Did everyone get to listen to my Internet Voices Radio interview? (see previous entry). I’ve been told by various friends and relatives that it’s fun, and it’s still available for several more weeks. The ironic thing is that I haven’t heard it yet. Mercy, I hate to admit this, but I can’t get it to play. I click on the “play” button, and nothing happens. I’m such a computer idiot. If anyone has any ideas, feel free to let me know.
I notice that since I’ve been blogging over at www.typem4murder.blogspot.com every Saturday, my entries on this site seem to be getting shorter. It’s difficult to be regularly witty on one site, let alone two. But we persevere.
I’d like to write a little bit about mystery writing today, but before I do, I simply must mention that I picked up Carolyn Hart’s new book, Death Walked In, today. It’s another Annie Darling mystery, set on one of the South Carolina barrier islands, featuring mystery bookstore owner Annie and her husband Max. In each of these books, Annie hangs five paintings of scenes from mystery novels in her bookstore every month. Then at the end of the book, after Annie has solved her own mystery, she gives away copies of the novels depicted to whichever of her customers figures out what books the scenes are from. Imagine my delight when I saw that in Death Walked In, one of the paintings portrays a scene from one of my books! I’ll leave you, Dear Reader, to figure out which scene and which book. I love Carolyn Hart, both as an author and as a human being. She has really been good to me as I start out in this business. She’ll be here in the Phoenix area (Poisoned Pen Bookstore in Scottsdale) on May 1, and I’m going to be privileged to introduce her and MC her appearance.

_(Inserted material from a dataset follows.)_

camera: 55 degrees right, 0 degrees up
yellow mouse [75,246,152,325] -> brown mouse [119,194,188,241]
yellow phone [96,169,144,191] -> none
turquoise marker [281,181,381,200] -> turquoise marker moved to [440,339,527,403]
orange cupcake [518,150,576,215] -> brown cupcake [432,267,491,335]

On April 12, I’ll be going down to Sierra Vista, AZ, (southeast of Tucson) to conduct a historical mystery workshop for their chapter of Sisters in Crime. Consequently, I’ve been thinking a lot about what makes a good mystery novel. Of course, the point of a mystery is the puzzle – figuring out whodunnit. But the thing that makes a mystery novel different from an existential novel is that justice is done in the end. I think that is one of the reasons that fans like mystery novels, because unlike real life, things usually turn out the way they are supposed to. Of course, that doesn’t always mean that the killer is punished. Sometimes it’s more just when the killer gets away with it. Remember Agatha Christie’s Murder on the Orient Express? I did something similar in The Old Buzzard Had It Coming. The killer may or may not be punished, but justice was still done — when the victim was killed! Dorothy Sayers had Lord Peter allow the killer to take the gentleman’s way out on an occasion or two. Ellis Peters was very good at moral amibguity, which is one reason I love her books, especially the Brother Cadfael series. The resolutions of those novels are usually very clever and perhaps not what you might have suspected. One of my favorite resolutions was in her novel Monk’s Hood. The victim wasn’t a pleasant man, but he wasn’t evil and didn’t deserve to die the way he did. The killer shouldn’t have taken the action he did. Cadfael figures out who did it and why, and confronts the killer, but in the end … well, let me just say, I was taken aback by what happened. Was it justice? I think yes, and mercy, too.
And that’s the mark of a truly successful mystery. We don’t just find out who did it. We are given a just resolution that satisfies us right down to our toes.